Saturday, July 22, 2017 | 2 a.m.
Two days before the World Series of Poker Main Event began, Dan Ott didn’t know if he was going to play.
Ott had planned to play in poker’s world championship all summer, but he was supposed to do so alongside his twin brother Dillon and two other friends. All three of the others were wavering on making the trip from Altoona, Pa., to Las Vegas, and the 25-year-old Ott wasn’t keen on coming alone.
He had just started to accept going another summer without competing in the event that made him interested in poker in the first place when a desire he couldn’t kill washed over him. He confronted his brother.
“I said, ‘Listen, this is our time to play the Main Event. I want to take my shot at it,’” Ott recalled. “I convinced him and convinced our other friends to come and play.”
The last-minute decision has proven to be lucrative. Although neither his brother nor friends cashed in the $10,000 buy-in event, Ott has made more than made up for it.
He’s one of the final three out of a starting field of 7,221 players with a chance to win the $8.15 million first-place prize and championship bracelet.
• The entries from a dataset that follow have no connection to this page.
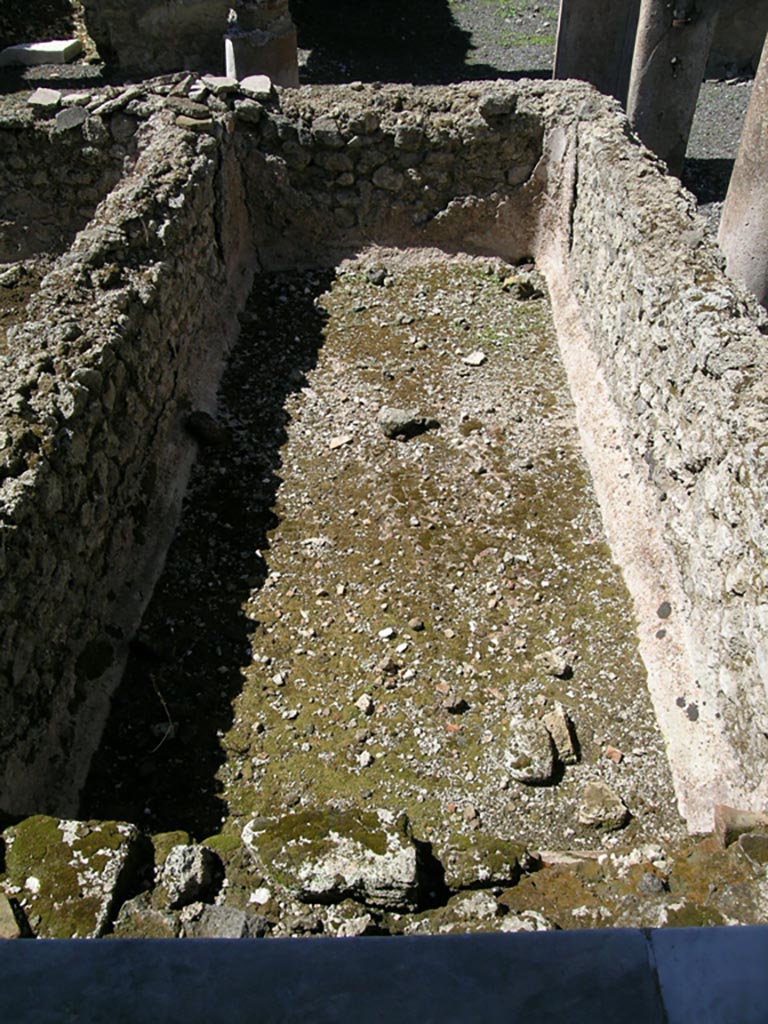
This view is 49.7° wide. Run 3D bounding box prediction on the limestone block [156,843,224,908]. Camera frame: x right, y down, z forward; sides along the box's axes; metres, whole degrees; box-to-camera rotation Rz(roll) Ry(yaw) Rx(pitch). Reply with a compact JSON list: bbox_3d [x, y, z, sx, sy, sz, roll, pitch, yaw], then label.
[{"bbox_3d":[-0.276,0.519,1.180,0.080,0.073,0.064,0,40,0],"label":"limestone block"}]

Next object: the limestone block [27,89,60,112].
[{"bbox_3d":[-1.601,-1.935,3.900,0.120,0.080,0.140,0,40,0],"label":"limestone block"}]

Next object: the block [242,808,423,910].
[{"bbox_3d":[-0.072,0.495,1.180,0.238,0.100,0.108,-2,40,-2],"label":"block"}]

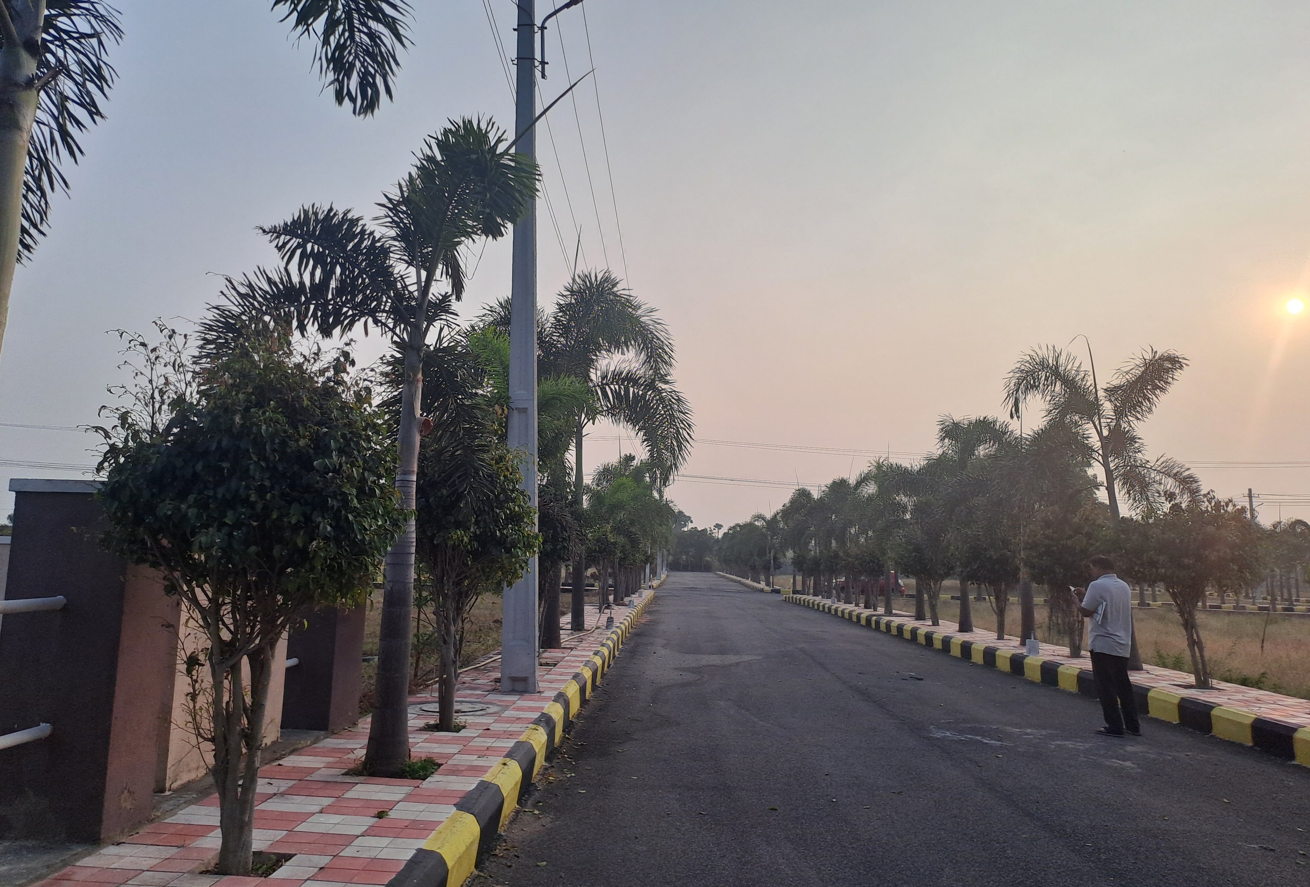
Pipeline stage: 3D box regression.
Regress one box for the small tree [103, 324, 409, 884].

Ott will return for the 10th and final day of play at 5:30 tonight at the Rio second in chips with 88.37 million after a major surge on Friday night.
Chip leader Scott Blumstein maintained control on the second night of the final table, and now sits with a daunting stack of 226.45 million chips, but Ott made the biggest move upwards. He came in with the least amount of chips, but heated up to build his stack nearly six times bigger than it started on Friday.
Benjamin Pollak, who holds 45.85 million chips, is the other finalist. All three players are guaranteed a minimum $3.5 million payout.
“The money hasn’t sunk in, the fact that there are two people standing between me and the bracelet hasn’t sunk in,” Ott said. “It’s just unreal ... I didn’t expect to make it anywhere near this far.”
Ott has a lot in common with Blumstein, a 25-year-old from Morristown, N.J. They both initially took an interest in poker after watching amateur Chris Moneymaker win the 2003 Main Event for $2.5 million, and turned professional after graduating from universities in Pennsylvania — Ott went to Penn State, with Blumstein attending Temple.
This year’s tournament is also Blumstein’s first Main Event, though he had higher expectations than Ott coming in. He told friends he wasn’t traveling to Las Vegas for any preliminary WSOP tournaments because he planned on winning the Main Event.
“I’m not saying I called my shot by any means, but I think if I don’t have that type of confidence, I’m not here,” Blumstein said. “I was just hoping something was going to happen soon. In poker, all you need is a breakthrough. Everyone is chasing the same thing when they come out to play this tournament.”
Blumstein wanted to play in the Main Event last year, but settled for entering a $560 buy-in tournament closer to home at the Borgata in Atlantic City. He won the event for a then career-high $199,854 payday.
“I was like, ‘OK, I have this money now. I’m playing the Main Event next year,’” Blumstein said. “I didn’t come out at all this summer. I stayed home, ate better, tried to work on my health and play at home and it’s paid major dividends.”
Blumstein’s biggest hand Tuesday night came when he eliminated Antoine Saout in fifth place. Blumstein turned a well-disguised straight on a board of Jack-7-6-4 with 5-3 of spades as his hole cards, and forced Saout to a decision for all of his chips after a second Jack hit on the river.
Saout, holding King-Jack, couldn’t fold his three of a kind.
Ott scored the first two eliminations of the night. Down to 15 million chips with six players remaining, Bryan Piccioli went all-in from the small blind with Ace-7 but Ott looked down at pocket Kings. His advantage held up.
He came from behind to knock out short-stacked Damian Salas in seventh. Ott, holding pocket 4s, tried to semi-bluff Salas off his hand after a flop of Ace-3-2 with an all-in bet but the Argentine pro called immediately with Ace-10.
But Ott found one of six cards that could save him on the river, when a 5 landed to give him a straight.
“I just got the cards today,” Ott said. “No doubt about it; I won almost every pot I played. There was nothing I could do wrong today. It was just a really easy, smooth chip up.”
Ott can only hope tonight follows the same pattern. He has made his living exclusively playing cash games for the last few years, having not finished in the money in a single tournament until earlier this summer at the World Series of Poker.
After leaving Las Vegas in June following two scores totaling $3,656, he wasn’t sure he’d return. It’s a good thing he decided otherwise.
“I was like, ‘You know what? This is going to be the year; I can’t keep putting it off. I want to play in the Main Event,’” Ott said.